There are a couple of huge differences between DJ Augustin and Gerry McNamara that can't be overlooked. First, G-Mac's heat checks came from the fact that at times he was truly unguardable from long range, to wit that they wouldn't have won the national championship without him in a very tangible way. (6 three pointers in the first half of the title game STAND UP!) Secondly, G-Mac understood the importance of getting his star involved with consistent touches, whereas I'm not even sure if DJ Augustin understands that he's not the star of the team. I can't think of a texas game where DJ Augustin didn't have a clear pass to Durant with one man on him and instead choose to drive into traffic and lost the ball, or at least some situation that had me yelling "PASS IT TO KD!" at the TV.

Because someone asked, Melo had G-Mac, another future nba-er (warrick), a glue guy senior (Kueth Duany), a good on ball defending center (forth) and an indomitable shot blocked (McNeil). They also had a much better coach (if Barnes is a 7 out of 10 then Boeheim is a 20 out of 10).

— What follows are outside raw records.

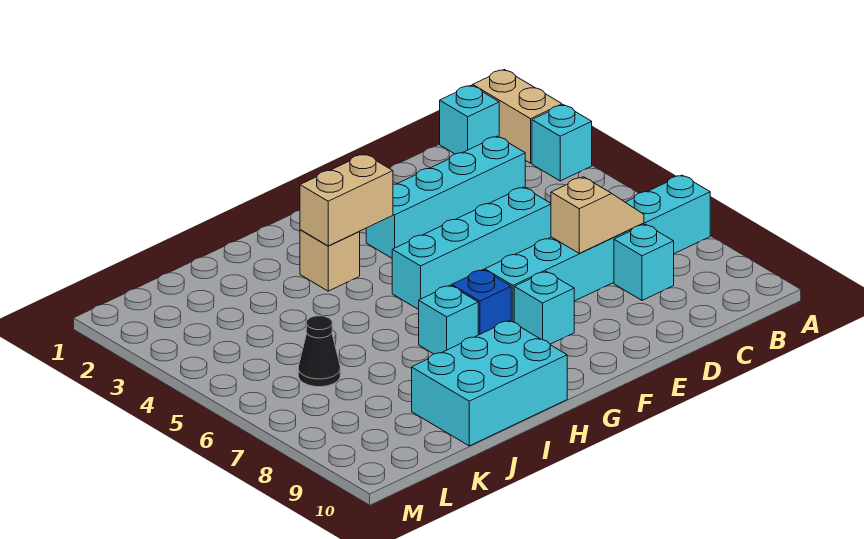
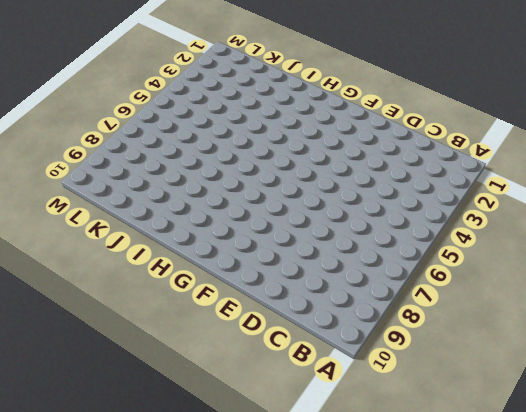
none -> tan brick A1:A2 level 1
none -> cyan brick A3 level 1
none -> cyan brick A7:F7 level 1

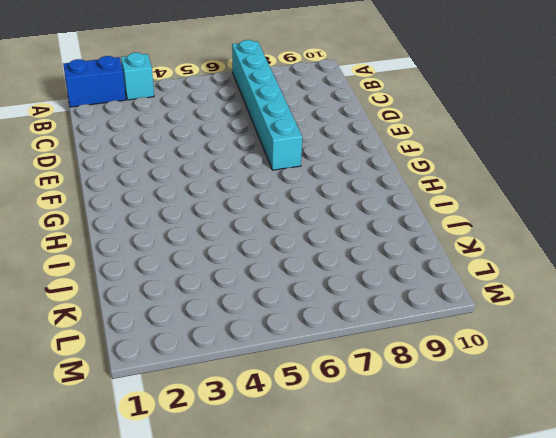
blue brick A1:A2 level 1 -> tan brick A1:A2 level 1
none -> cyan brick B1 level 1
none -> cyan brick C3:F3 level 1
none -> cyan brick C8 level 1

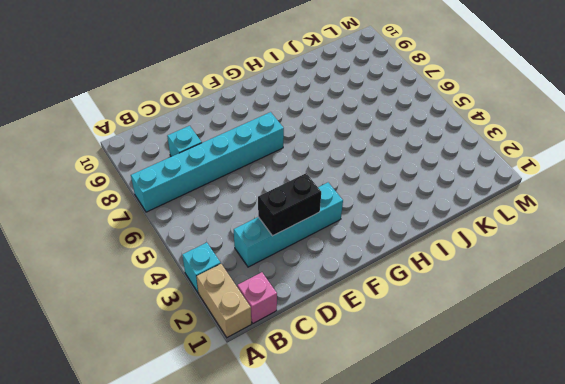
pink brick B1 level 1 -> cyan brick B1 level 1
black brick D3:E3 level 2 -> none
none -> cyan brick D5:G5 level 1
none -> cyan brick F8 level 1
none -> blue brick G7 level 1

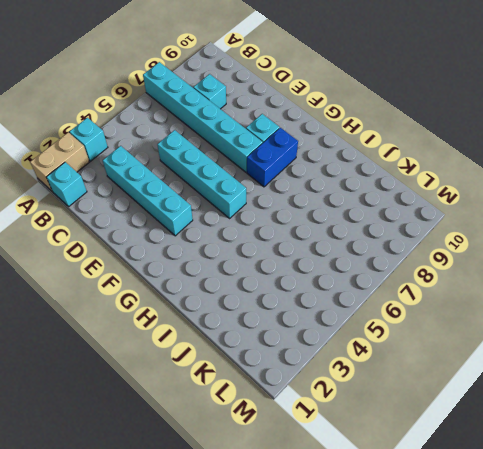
blue brick G7:G8 level 1 -> blue brick G7 level 1
none -> tan brick H3 level 1
none -> cyan brick H7 level 1
none -> cyan brick H9:J10 level 1

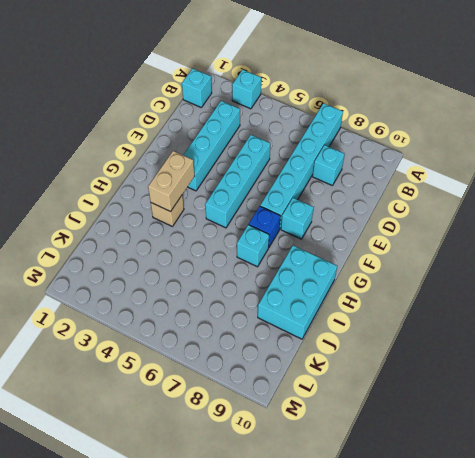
none -> tan brick A1:A2 level 1
none -> black cone K6 level 1
none -> tan slope C7:D7 level 2 top D

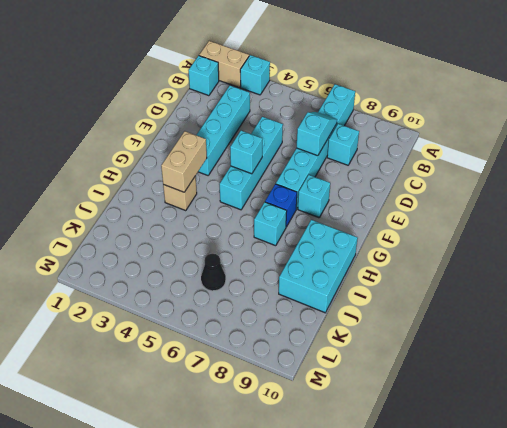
cyan slope C7:D7 level 2 top D -> tan slope C7:D7 level 2 top D
cyan brick F5 level 2 -> none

And, on that subject, D-Will why is it Tim Floyd's fault that he outcoached Rick Barnes? I feel liked "shamed" might be a better word than outcoached there. By all accounts Barnes is a great recruiting coach / teacher (the evidence is there for that), and not so great an X's and O's guy.

And Bro-Afro, I hate to tell it to you, but Texas' athletic budget is around 86.3 Million dollars. One could assume that Texas isn't lacking for coaches.

That said, I think KD would be better served staying in school a year simply to let his body mature. Who knows if he won't naturally just put on about 20 pounds of "boys growing into men" muscle. If that's the difference between having a livingston-esque injury and not, it's a no-brainer.

I think I read somewhere that he grew 3 inches during his Senior year of HS, so at the moment he could be extra skinny, and needing to naturally re-grow the muscle that stretched out in growing.

 
At 3/21/2007 12:33 AM, Anonymous D-Wil said...

To anyone who believes KD should leave, click on my name and check out the latest post on Durant - it's an update from a post yesterday... it will really help peeps understand that the young man needs another year of growin' up before hittin' the bricks.....

and max- it's not Floyd's fault. The, "Tim cough...." was meant to let peeps know what's up. I love the fact that Garrett found the Carroll equivalent!.... it's a friggin' masterstroke that he pulled this off with both programs.

 
At 3/21/2007 1:24 AM, Blogger max said...

Ah, my bad, I read that as hating on Tim Floyd. By all accounts he's a brilliant basketball mind and also a really nice dude, just got caught coaching two of the worst rosters in the history of the world. Chicago after Jordan and NO before Paul...

also, as a point of disclosure, i should mention that syracuse winning the national title in 03 was the greatest moment of my young life (everyone in my family 'cept for me went to syracuse so its in my blood), so I'm biased in that analysis above.

 
At 3/21/2007 3:31 AM, Blogger Brother Afrocan said...

Max- my bad, thanks for clearing up my misguided notion than an NBA team can offer better coaching talent and a greater degree of individual attention to players than is available at the University of Texas. Also my

And for the record, as a basketball fan I would love for BOTH Kevin Durant and Greg to stay an extra year in college. The potential of a wiser/stronger Durant, an ambidextrous/more polished Oden and the explosive/sweet-shooting OJ Mayo on a loaded USC squad would be a college ball wet-dream. Not since 1996 when AI, Steph and Ray Allen were lighting it up have we had 3 legit worth-tanking-the-season-for franchise players in the college game at the same time.

 
At 3/21/2007 1:11 PM, Blogger max said...

I didn't mean that, simply that Texas is probably providing Kevin Durant with any coach he could possibly need. So MORE COACHES probably won't be a driving reason he'll stay or go. Not to mention that college puts a premium on teaching basketball and developing talent, whereas the NBA puts a premium on winning basketball games.